_DOCUMENT_:

....................

1989 Soviet uncrewed cargo spacecraft

Progress M-2 (Прогресс М-2), was a Soviet uncrewed cargo spacecraft which was launched in 1989 to resupply the Mir space station. The nineteenth of sixty four Progress spacecraft to visit Mir, it used the Progress-M 11F615A55 configuration, and had the serial number 202. It carried supplies including food, water and oxygen for the EO-5 crew aboard Mir, as well as equipment for conducting scientific research, and fuel for adjusting the station's orbit and performing manoeuvres.

Progress M-2 was launched at 03:30:50 GMT on 20 December 1989, atop a Soyuz-U2 carrier rocket flying from Site 1/5 at the Baikonur Cosmodrome. It docked with the aft port of the Kvant-1 module of Mir at 05:41:21 GMT on 22 December. During the time it was docked, Mir was in an orbit of around 390 by 393 km. Progress M-2 remained docked with Mir for forty eight days before undocking at 02:33:07 GMT on 9 February 1990 to make way for the Soyuz TM-9 spacecraft, carrying the EO-6 crew to the station.

....................

_Dataset entries_:
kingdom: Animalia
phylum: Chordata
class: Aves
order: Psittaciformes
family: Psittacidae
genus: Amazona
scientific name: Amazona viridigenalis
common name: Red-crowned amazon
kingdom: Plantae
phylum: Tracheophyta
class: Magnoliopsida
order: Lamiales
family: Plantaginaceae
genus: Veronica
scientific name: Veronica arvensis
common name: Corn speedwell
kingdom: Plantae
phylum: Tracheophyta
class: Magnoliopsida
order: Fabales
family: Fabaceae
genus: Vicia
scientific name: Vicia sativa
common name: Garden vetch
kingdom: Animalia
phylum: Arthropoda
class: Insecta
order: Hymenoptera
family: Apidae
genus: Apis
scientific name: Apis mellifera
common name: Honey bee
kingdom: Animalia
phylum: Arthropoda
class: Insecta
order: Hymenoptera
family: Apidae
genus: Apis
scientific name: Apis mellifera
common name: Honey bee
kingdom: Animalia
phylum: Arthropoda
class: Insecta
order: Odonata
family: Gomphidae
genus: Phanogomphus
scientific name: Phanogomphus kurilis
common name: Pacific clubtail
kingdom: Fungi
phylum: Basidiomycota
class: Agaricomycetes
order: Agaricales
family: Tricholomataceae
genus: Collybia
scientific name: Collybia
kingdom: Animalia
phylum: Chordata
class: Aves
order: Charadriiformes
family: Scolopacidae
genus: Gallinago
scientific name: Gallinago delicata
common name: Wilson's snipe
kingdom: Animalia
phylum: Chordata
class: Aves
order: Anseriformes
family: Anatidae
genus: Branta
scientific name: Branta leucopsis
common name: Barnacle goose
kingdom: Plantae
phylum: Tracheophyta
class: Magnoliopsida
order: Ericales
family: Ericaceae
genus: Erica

....................

_SET EXERCISE 1_:
In the Progress M-2 text, how many days did the spacecraft stay docked with Mir?
_SET EXERCISE 2_:
Repeat the part of the Progress M-2 text that begins at the words "Progress M-2 was" and stops after "to the station.".

_RIGHT ANSWER 1_:
Forty-eight days.

_RIGHT ANSWER 2_:
Progress M-2 was launched at 03:30:50 GMT on 20 December 1989, atop a Soyuz-U2 carrier rocket flying from Site 1/5 at the Baikonur Cosmodrome. It docked with the aft port of the Kvant-1 module of Mir at 05:41:21 GMT on 22 December. During the time it was docked, Mir was in an orbit of around 390 by 393 km. Progress M-2 remained docked with Mir for forty eight days before undocking at 02:33:07 GMT on 9 February 1990 to make way for the Soyuz TM-9 spacecraft, carrying the EO-6 crew to the station.